Artikel 44 VO (EU) 2024/1351

Haft

(1) Die Mitgliedstaaten nehmen eine Person nicht allein deshalb in Haft, weil sie dem durch diese Verordnung festgelegten Verfahren unterliegt.

(2) Besteht Fluchtgefahr oder ist dies zum Schutz der nationalen Sicherheit oder der öffentlichen Ordnung erforderlich, so dürfen die Mitgliedstaaten die betreffende Person zur Gewährleistung von Überstellungsverfahren im Einklang mit dieser Verordnung aufgrund einer Einzelfallprüfung der Umstände der Person in Haft nehmen, sofern die Haft verhältnismäßig ist und sich weniger einschneidende Maßnahmen nicht wirksam anwenden lassen.

(3) Die Haft hat so kurz wie möglich und nicht länger zu sein, als bei angemessener Handlungsweise notwendig ist, um die erforderlichen Verwaltungsverfahren mit der gebotenen Sorgfalt abzuschließen, bis die Überstellung gemäß dieser Verordnung durchgeführt wird.

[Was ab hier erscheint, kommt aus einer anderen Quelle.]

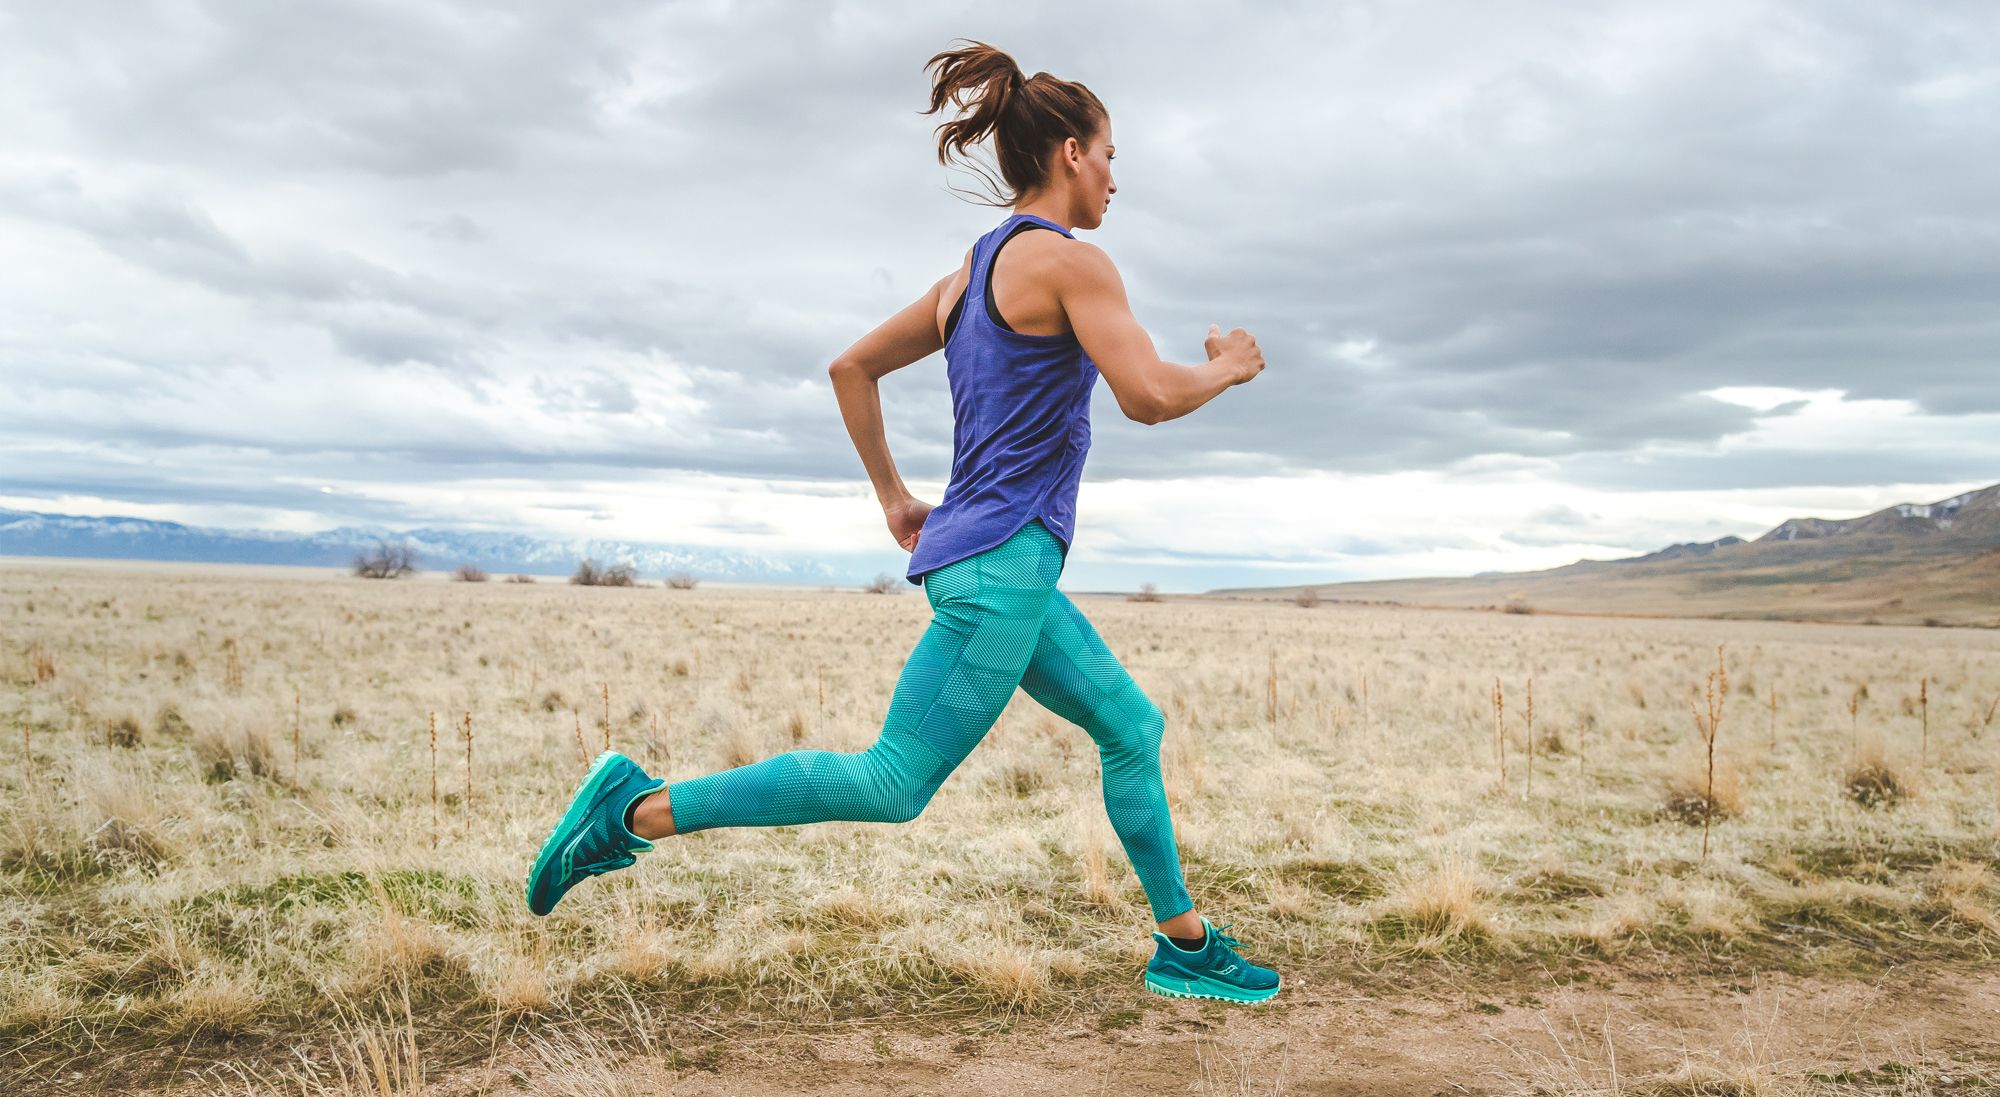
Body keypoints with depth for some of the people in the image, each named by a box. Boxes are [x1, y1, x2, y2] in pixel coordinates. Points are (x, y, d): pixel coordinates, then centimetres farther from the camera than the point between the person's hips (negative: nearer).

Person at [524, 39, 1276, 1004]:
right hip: (1002, 562, -10)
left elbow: (851, 366, 20)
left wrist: (893, 498, 23)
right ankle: (641, 808, -3)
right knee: (895, 785, -6)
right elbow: (1150, 395, -19)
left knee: (1131, 726, 15)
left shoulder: (970, 272, 16)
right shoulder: (1069, 261, -9)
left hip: (998, 566, 10)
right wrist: (1226, 370, 2)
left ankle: (1185, 946, 23)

(4) Hinsichtlich der Haftbedingungen und der Garantien für gemäß diesem Artikel in Haft befindliche Antragsteller gelten die Artikel 11, 12 und 13 der Richtlinie (EU) 2024/1346.

(5) Eine Inhaftierung im Sinne dieses Artikels ist von den Verwaltungs- oder Justizbehörden schriftlich anzuordnen. In der Anordnung werden die sachlichen und rechtlichen Gründe für die Haft angegeben. Wird die Haft von einer Verwaltungsbehörde angeordnet, so sorgen die Mitgliedstaaten von Amts wegen und/oder auf Antrag des Antragstellers für eine zügige gerichtliche Überprüfung der Rechtmäßigkeit der Inhaftnahme.